- _Reading text_:

Wednesday, August 09, 2006

The Bloviator Returneth

I was struck today by a word that has suddenly entered the vocabulary of the working class. "Issues" has apparently replaced "problems" in NorCalSpeak.

When my laptop got disconnected from the coffee house's wireless service this morning, the manager went to fix it and said, "Tell me after you try it again if you still have any issues."

To my ear an issue is a chronic problem and a problem a more temporary difficulty. To make issues out of problems makes things worse, I think, as we have enough problems already without issues.

As an counter-example to this new usage, I miss a word that has left the common vocabulary, Weltanschauung, German for world view or life philosophy--it doesn't translate well, probably the reason some of us liked to use it, the same for SchadenFreude. Maybe people got tired of spelling German, just like I can never get Nietzsche right.

- _Check your understanding_:
a) According to the blog post on word usage, which word has apparently replaced "problems" in NorCalSpeak?
b) Proceed with the blog post on word usage, continuing it from its final sentence.
The records that come next are separate material and are unrelated to the blog post on word usage.

- _Extracted data_:
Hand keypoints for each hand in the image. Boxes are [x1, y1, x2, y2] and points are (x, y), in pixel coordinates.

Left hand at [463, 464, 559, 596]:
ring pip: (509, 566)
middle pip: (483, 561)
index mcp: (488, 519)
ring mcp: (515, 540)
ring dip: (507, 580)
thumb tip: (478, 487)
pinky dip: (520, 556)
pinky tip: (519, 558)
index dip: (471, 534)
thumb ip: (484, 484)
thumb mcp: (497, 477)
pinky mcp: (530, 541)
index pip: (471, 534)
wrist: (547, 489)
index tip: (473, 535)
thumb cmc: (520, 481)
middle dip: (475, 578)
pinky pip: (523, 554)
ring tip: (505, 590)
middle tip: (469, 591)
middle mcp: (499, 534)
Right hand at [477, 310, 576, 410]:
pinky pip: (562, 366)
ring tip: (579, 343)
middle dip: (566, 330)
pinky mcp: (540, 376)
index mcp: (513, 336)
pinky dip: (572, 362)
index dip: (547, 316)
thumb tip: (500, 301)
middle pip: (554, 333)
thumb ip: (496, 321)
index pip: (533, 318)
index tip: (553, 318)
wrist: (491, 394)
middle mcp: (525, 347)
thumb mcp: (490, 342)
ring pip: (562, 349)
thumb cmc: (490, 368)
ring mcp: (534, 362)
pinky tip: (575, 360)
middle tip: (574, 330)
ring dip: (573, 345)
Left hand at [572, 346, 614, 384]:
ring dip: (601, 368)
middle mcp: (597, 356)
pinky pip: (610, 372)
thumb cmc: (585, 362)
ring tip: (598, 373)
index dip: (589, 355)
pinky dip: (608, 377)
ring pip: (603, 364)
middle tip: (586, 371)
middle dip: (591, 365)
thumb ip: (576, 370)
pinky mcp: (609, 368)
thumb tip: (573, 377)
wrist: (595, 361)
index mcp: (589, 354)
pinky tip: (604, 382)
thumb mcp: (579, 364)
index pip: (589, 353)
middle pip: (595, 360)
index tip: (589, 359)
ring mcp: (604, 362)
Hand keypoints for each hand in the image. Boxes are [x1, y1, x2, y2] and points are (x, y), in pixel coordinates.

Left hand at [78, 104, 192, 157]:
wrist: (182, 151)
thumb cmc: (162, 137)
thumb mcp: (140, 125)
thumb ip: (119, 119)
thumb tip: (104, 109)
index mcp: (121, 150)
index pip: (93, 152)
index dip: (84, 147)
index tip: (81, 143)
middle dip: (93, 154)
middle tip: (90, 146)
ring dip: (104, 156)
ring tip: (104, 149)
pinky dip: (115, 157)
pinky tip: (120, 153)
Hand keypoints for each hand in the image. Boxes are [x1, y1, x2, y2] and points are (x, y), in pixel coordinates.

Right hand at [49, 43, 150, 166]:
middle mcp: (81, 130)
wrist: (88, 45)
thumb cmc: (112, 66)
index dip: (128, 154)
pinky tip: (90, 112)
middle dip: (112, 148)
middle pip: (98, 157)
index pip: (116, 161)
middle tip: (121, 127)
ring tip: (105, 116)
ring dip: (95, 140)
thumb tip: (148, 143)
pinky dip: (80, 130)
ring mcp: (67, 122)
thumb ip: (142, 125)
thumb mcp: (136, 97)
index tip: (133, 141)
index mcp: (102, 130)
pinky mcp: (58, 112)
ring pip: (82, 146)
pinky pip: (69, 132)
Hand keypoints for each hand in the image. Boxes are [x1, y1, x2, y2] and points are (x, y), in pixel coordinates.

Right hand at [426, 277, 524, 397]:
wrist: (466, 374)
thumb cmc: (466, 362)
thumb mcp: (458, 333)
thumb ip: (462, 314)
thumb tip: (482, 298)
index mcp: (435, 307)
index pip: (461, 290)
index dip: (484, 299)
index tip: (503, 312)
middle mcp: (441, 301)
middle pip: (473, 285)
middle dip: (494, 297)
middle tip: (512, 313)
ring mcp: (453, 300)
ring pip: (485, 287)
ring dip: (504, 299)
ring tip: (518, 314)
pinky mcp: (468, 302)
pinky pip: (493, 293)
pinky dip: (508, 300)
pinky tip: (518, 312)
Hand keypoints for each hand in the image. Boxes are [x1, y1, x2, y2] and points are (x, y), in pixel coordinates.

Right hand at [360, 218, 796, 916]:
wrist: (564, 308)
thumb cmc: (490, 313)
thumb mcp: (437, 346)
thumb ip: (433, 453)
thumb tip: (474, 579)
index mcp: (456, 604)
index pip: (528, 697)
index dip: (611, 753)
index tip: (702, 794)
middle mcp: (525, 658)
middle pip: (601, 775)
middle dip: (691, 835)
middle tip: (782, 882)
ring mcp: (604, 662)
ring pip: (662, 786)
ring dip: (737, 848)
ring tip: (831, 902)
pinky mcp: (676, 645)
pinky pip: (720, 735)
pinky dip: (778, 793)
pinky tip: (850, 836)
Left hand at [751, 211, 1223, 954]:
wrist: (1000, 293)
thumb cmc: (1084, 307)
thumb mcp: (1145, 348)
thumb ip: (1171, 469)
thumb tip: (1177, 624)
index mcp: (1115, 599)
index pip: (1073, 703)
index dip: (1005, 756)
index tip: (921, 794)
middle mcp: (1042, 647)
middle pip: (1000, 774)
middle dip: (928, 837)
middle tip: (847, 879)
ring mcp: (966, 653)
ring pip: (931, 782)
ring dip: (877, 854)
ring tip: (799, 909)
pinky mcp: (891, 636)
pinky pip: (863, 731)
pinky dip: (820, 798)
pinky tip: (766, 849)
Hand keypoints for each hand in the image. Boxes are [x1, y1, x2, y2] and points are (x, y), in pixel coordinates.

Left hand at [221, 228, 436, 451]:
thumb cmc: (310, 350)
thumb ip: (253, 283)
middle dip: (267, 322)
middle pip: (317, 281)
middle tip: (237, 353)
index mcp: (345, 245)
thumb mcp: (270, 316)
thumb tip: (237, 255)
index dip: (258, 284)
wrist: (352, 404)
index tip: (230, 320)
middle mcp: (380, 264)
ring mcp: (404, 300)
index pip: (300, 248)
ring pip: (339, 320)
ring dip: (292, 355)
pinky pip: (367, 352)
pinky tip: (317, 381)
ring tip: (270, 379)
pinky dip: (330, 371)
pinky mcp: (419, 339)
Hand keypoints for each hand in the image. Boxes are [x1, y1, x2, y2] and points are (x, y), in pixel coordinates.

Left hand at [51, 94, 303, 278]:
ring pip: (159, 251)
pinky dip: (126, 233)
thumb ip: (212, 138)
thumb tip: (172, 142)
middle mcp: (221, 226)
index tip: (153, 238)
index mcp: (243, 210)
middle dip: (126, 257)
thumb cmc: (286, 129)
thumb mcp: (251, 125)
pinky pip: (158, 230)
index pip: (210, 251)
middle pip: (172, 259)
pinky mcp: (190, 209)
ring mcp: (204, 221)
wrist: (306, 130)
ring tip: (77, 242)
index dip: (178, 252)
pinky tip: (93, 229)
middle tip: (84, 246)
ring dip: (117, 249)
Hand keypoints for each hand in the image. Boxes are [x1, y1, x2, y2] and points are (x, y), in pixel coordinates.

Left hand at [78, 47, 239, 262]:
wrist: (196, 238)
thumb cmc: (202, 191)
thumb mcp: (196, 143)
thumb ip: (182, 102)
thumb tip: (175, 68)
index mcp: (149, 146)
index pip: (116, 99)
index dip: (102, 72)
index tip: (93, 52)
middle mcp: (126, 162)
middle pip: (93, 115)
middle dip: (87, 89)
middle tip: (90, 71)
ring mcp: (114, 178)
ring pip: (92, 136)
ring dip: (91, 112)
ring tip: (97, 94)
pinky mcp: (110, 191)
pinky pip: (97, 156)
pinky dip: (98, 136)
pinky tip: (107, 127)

- _Responses_:
a) "Issues."

b)
For another example of increased usage, take the word, "bloviation." Five years ago it was in the dictionary and no one was using it. I wrote two columns on the word, published over four years ago (I lack an exact date). Within six months to a year after my columns it began to appear in the work of syndicated columnists. Could I have possibly been the one that set that development in motion, or is that just a messianic delusion? Most likely the columnists subscribed to the same vocabulary listserv as I. But I'd never seen the word in print before I used it.

Now if you hear the words "gart" (garlic fart) or "schmegg" (messy mess, the detritus of abandoned activities, like breakfast plates dripping syrup all over the counter), my family and I can take credit for them. There's also "houchy," which means you're so hungry you're grouchy. And if kilorats and kilobunnies catch on, you know whom to credit (or blame).

Strange how new phrases insinuate themselves into the language, even when they are senseless, like "orientate" or "up to this point in time," or "basically" (but I think 'basically' already peaked.)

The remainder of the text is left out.